My middle daughter is a graduate student in opera at Eastman School of Music. After Oct. 1, if I go to hear her sing in an opera and get injured while there, a specific code must be used if my health care is to get paid. That code is Y92.253: “Opera house as the place of occurrence of the external cause.”
Perhaps I will be at Ellen Trout Zoo and get “Bitten by turtle, initial encounter” (W5921XA).
And if, for some reason, I am stupid enough to get injured again by said turtle, there is a code for that, too: “Struck by turtle, subsequent encounter” (W5922XD).
But the current favorite new code among pundits has to be V9027XA: “Drowning and submersion due to falling or jumping from burning water-skis, initial encounter.”
Really? Who comes up with this? Is this a sick joke?
Our current system of coding for clinical encounters in health care is ICD-9, which has been in use since 1979. ICD-9 contains around 13,000 diagnosis and 3,000 procedure codes, arguably more than we need already. But get ready, because ICD-10 jumps to 68,000 diagnosis and 72,000 procedure codes, including the ridiculous ones noted above.

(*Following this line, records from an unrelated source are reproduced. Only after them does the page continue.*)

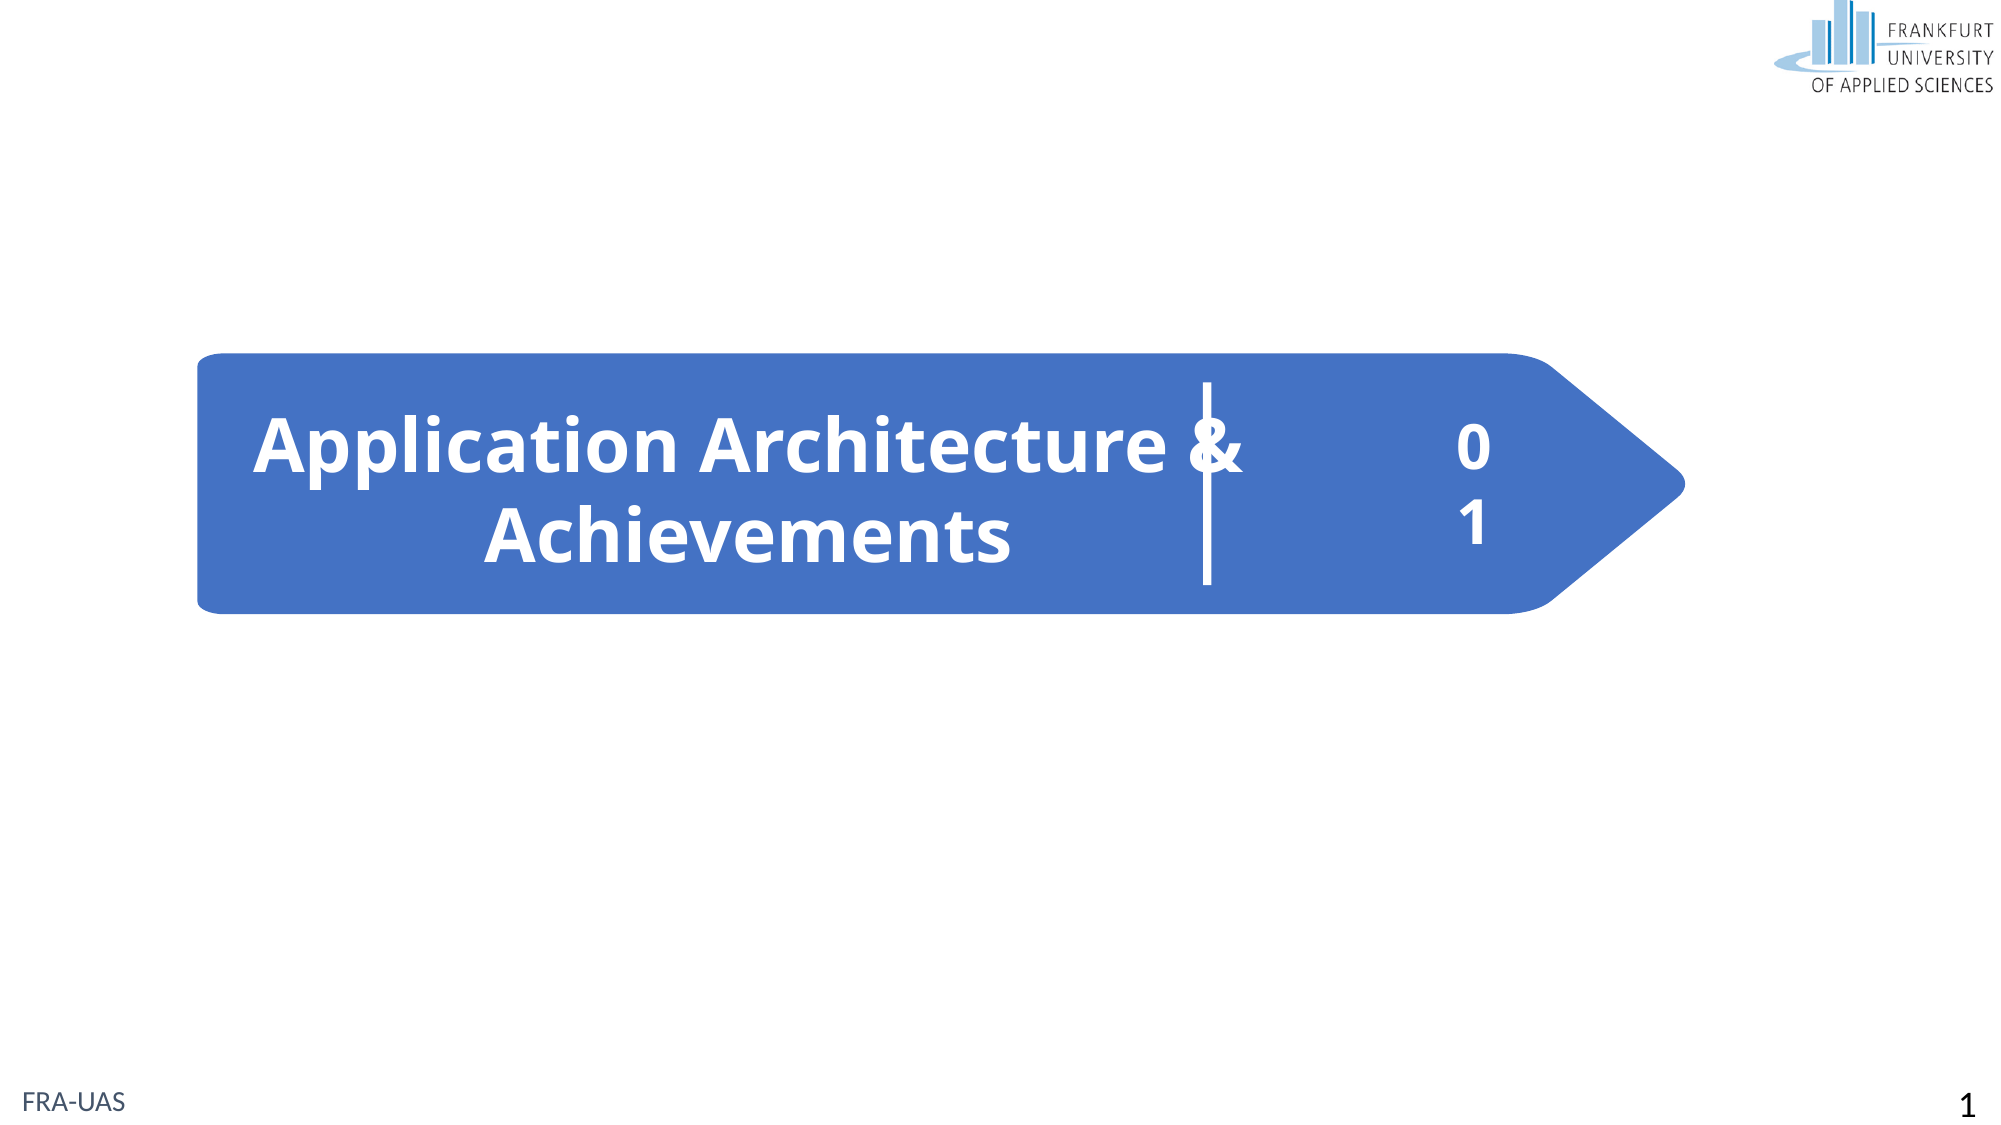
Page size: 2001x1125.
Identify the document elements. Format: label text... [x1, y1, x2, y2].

text_box Application Architecture & Achievements [180, 390, 1317, 586]
text_box FRA-UAS [0, 1074, 148, 1125]
text_box 01 [1426, 399, 1522, 564]
text_box 1 [1934, 1072, 2000, 1125]
picture [1774, 0, 2000, 97]
text_box [197, 353, 1686, 615]
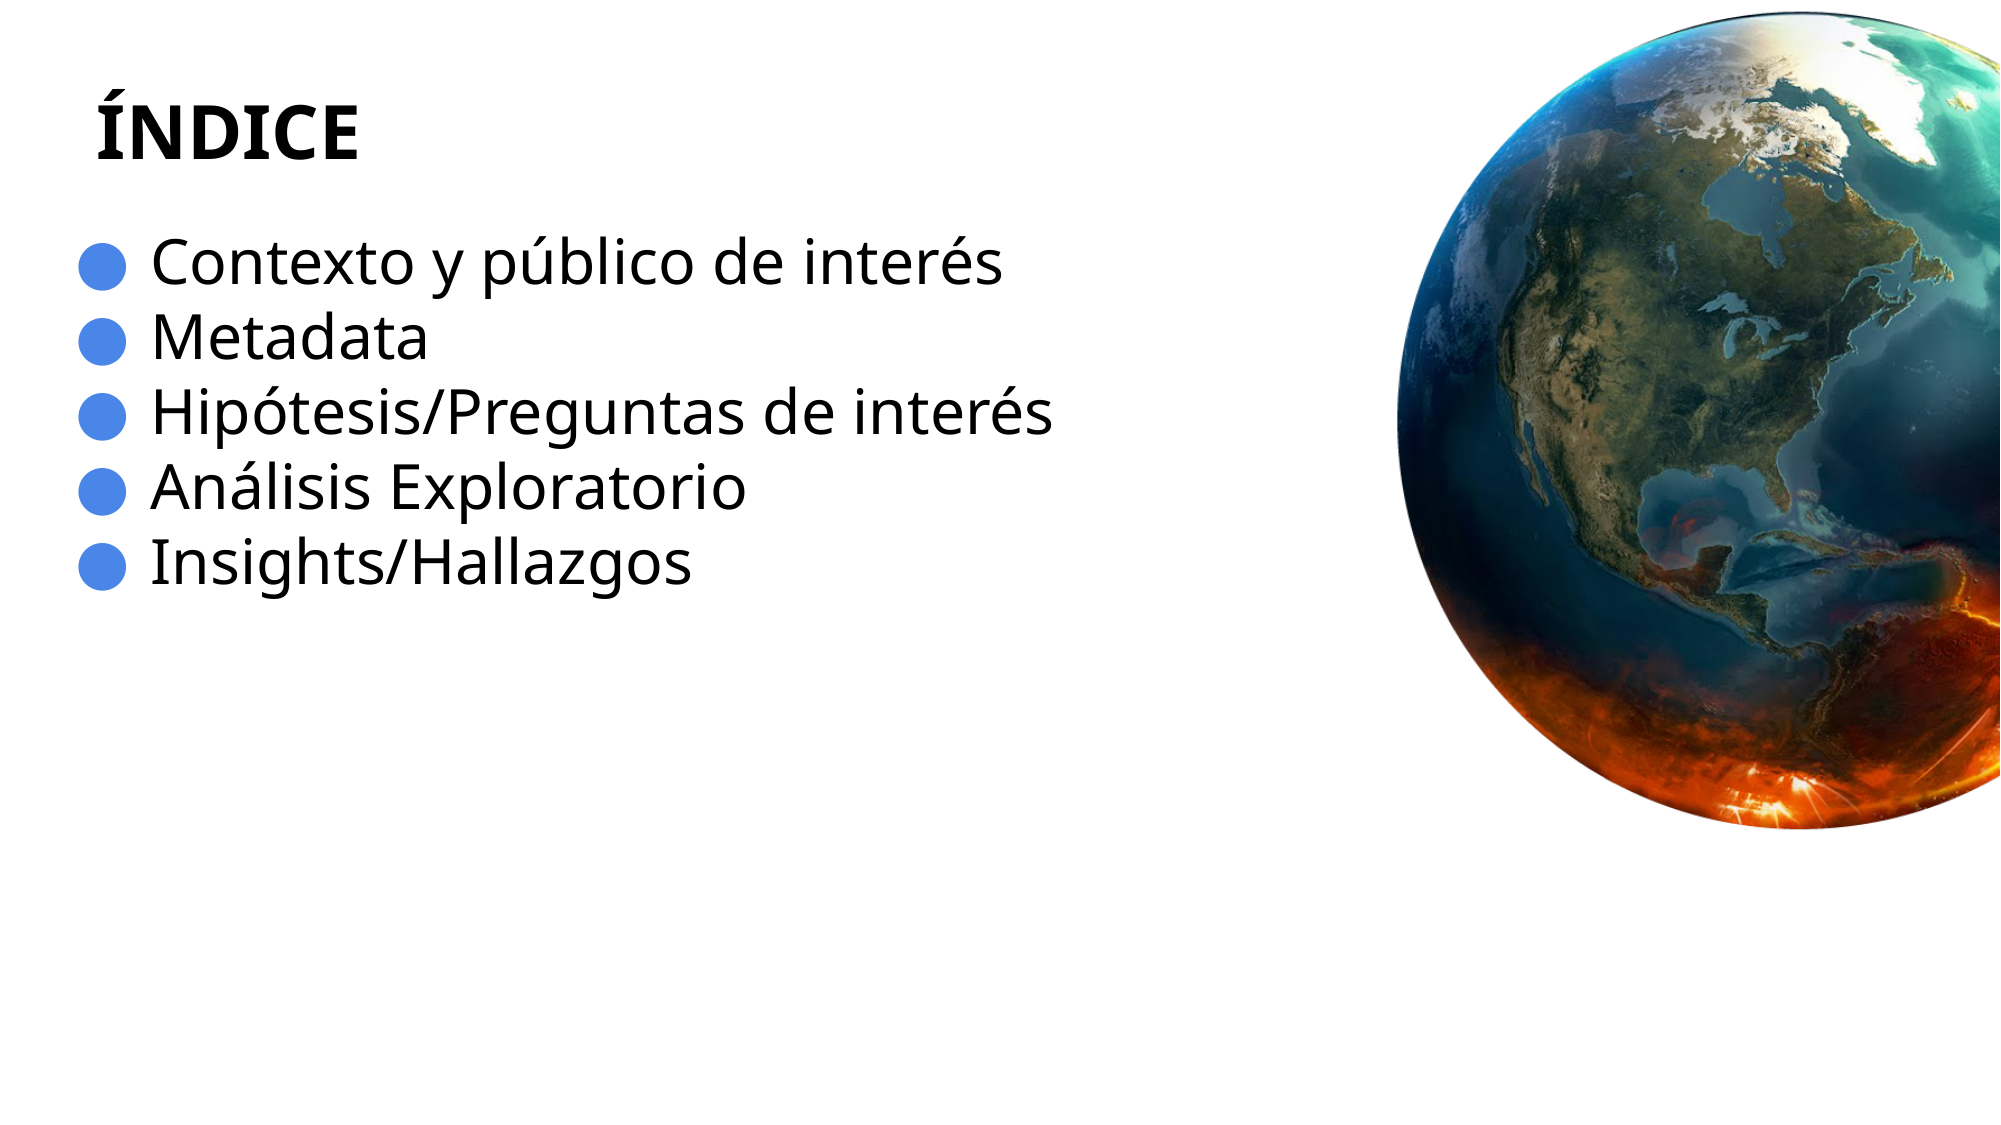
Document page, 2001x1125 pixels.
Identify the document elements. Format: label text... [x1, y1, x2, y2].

text_box ÍNDICE [81, 77, 625, 183]
picture [1384, 0, 2000, 842]
text_box Contexto y público de interés Metadata Hipótesis/Preguntas de interés Análisis Exploratorio Insights/Hallazgos [60, 214, 1205, 605]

The change to ICD-10 illustrates the problem of government involvement in health care.
First, complexity increases exponentially while usefulness — what I call the common sense factor — plummets. Then, the government tightens the rule belt, so that if you do not code correctly (how did I know you were bitten by a turtle before!), you do not get paid. Not only that — and this is what really galls me — if you don’t do it correctly, as narrowly and obscurely defined as only the federal government can do it, it is labeled fraud and abuse.
Someone asked me, as I explained this to them, “How will the government know if you didn’t do it correctly?”
Simple. They contract out to firms that employ high school-educated workers to go out and look for “fraud and abuse.”
These firms get paid for what they find — whether or not what they find is really accurate — and then the government takes back those “fraud and abuse” payments from the provider (the doctor or the hospital, for example). Then, the provider has to fight multiple levels of appeal in order to get their money back, if they can afford the appeal process.
This is how our federal government is “saving money” with health care reform: make the hoops impossible to jump through; only pay you if you manage to make it through the hoop; then take back what they pay you because someone else with an unfair incentive claims you didn’t really make it through the hoop after all.
Our health care system truly needs to be reformed, but so far, very little is happening that gives me hope that we are headed the right direction. I foresee an explosion of job opportunities starting Oct. 1, and anyone with expertise with how to code under ICD-10 will be golden.
Orthopedic surgery, for example, will see one code under ICD-9 – 821.01 Fracture of femur, shaft, closed — expand into at least 24 possible codes under ICD-10, depending on laterality, displaced or non-displaced, location, fracture type (greenstick, comminuted, transverse), type of healing (routine, delayed, non-healing), malunion, nonunion, open or closed, and encounter type (initial or subsequent). Those who can play the game successfully will survive.
At a time when payment for health care services needs simplification, we are taking a major step in the wrong direction. Now, is that step left, or step right? There’s probably a code for that.